In Defense of Gamblers

In Defense of Gamblers
Danny Stock

Image credit: Katerina Lukina

High School students and faculty had the privilege of welcoming GDS alum Maurice "Mac" VerStandig ’02 for a visit during the Mathematics of Gambling Minimester. Mac's law firm in Las Vegas defends professional gamblers, individuals, and companies associated with the gaming business. Mac is also a professional poker player himself, and he was recently featured in The Washington Post. His GDS story features some treasured GDS faculty, a career change, a bit of poker, and a chance meeting with another GDS alum. 

GDS IMPACT
I spent 13 years of my life at GDS, and almost the whole of my adolescence at that; it is difficult to conceive of the manners in which GDS has not had a lasting impact on me. I’ll forbear from delving into the obvious (learning to tell time in the first grade proved immensely beneficial; being quietly counseled to not chew with my mouth open has paid equal dividends) and share, more macroscopically, that GDS instilled in me an ability to write with both confidence and character, a comfort speaking to groups, and a reassurance it is okay to challenge doctrinal norms. There is also a certain free spirit to GDS that no doubt informs my willingness to have ascended the corporate law ladder only to have abruptly departed so as to focus more intently on representing professional gamblers and carrying on myself as a professional poker player; with the exception of the fictitious realm of certain Dead Poets Society classrooms, I do not know of many other secondary schools that preach a mantra so capable of setting one up for such a bizarre and unorthodox career leap.

FACULTY INFLUENCES
There is a fear on my end that naming GDS influences will necessarily invite some accidental omission.

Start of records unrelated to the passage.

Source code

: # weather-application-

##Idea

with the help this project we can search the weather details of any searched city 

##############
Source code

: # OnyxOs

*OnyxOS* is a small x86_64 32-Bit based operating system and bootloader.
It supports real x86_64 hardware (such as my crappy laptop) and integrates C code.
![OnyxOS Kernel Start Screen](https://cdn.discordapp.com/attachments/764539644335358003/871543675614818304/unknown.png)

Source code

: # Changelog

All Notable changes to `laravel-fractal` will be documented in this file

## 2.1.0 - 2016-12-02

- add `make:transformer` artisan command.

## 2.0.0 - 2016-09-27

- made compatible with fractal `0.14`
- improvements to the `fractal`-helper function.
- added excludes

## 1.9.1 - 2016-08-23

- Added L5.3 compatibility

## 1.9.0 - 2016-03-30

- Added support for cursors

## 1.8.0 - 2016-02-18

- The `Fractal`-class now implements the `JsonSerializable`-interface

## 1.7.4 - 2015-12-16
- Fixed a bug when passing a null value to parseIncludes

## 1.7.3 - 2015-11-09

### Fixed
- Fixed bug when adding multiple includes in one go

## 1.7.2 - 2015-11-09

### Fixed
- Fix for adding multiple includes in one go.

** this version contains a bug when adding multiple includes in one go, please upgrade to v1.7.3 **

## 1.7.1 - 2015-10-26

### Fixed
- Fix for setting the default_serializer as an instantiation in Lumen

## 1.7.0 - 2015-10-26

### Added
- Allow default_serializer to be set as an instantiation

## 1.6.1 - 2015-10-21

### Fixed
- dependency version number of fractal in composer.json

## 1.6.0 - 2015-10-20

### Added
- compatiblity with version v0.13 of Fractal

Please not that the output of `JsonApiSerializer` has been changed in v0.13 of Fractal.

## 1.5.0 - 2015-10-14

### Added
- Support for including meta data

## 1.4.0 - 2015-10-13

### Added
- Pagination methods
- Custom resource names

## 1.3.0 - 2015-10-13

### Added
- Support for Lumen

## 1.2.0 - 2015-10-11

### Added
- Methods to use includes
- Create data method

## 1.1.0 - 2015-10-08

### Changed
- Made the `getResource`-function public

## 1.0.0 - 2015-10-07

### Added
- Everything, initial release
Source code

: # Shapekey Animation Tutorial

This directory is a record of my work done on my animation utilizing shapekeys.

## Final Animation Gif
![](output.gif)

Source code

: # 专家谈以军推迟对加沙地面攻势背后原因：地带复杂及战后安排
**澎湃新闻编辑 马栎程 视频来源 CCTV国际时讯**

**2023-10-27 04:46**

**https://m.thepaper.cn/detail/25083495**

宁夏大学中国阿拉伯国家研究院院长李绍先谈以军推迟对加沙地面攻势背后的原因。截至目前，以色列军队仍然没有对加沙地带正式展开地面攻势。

But I will happily share no college professor better prepared me for law school than Richard Avidon; my days on Sue Ikenberry’s quiz bowl team run through my mind every evening as I take to the New York Times crossword; my undergraduate degree—which is in rhetoric—seems directly inspired by GDS’s High School English curriculum; and I think back to my AP stats class—taught by Cindy Rust—with some frequency as I sit at poker tables crunching probability calculations.

RETURNING
Returning to GDS [for Mathematics of Gambling Minimester] was every bit as surreal as I anticipated. There was an odd nostalgia seeing students seated on the floors of the building in bustling and vibrant social groups; there was, equally, a literal sense of confusion as I tried to make sense of a building very much changed in form from my days (parking in a garage was nifty; showing ID at a front desk was strange; hopes of recognizing classrooms were rapidly dashed). But meeting Ed Stern was veritably uplifting—my memories of GDS are not all positive, but he has a certain exuberance and enthusiasm that quickly reminded me of the charisma held by my favorite teachers a couple of decades ago. And getting to see Richard, Sue, Lisa Rauschart, and some new faces was rather spectacular.

A CHANCE MEETING
I spend an appreciable amount of time in Los Angeles where, among other things, I play in a broadcast poker game with some frequency. Once a month or so, that game consists entirely of a Malibu businessman, who I hold in close and dear regard, alongside eight of his friends; with time, the nine of us have grown close as a group as well as in various individual combinations. And last year, as I found myself chatting with one of the other regular characters—a California television host and announcer extraordinaire named Mark Thompson ’75—about growing up in the DC area, I rather quickly discovered he, too, is a GDS alumnus. So there I was, 2,500 miles away from 42nd and Davenport, being mic’d up in a television studio abutting the Hollywood Hills, waxing nostalgic about Gladys Stern.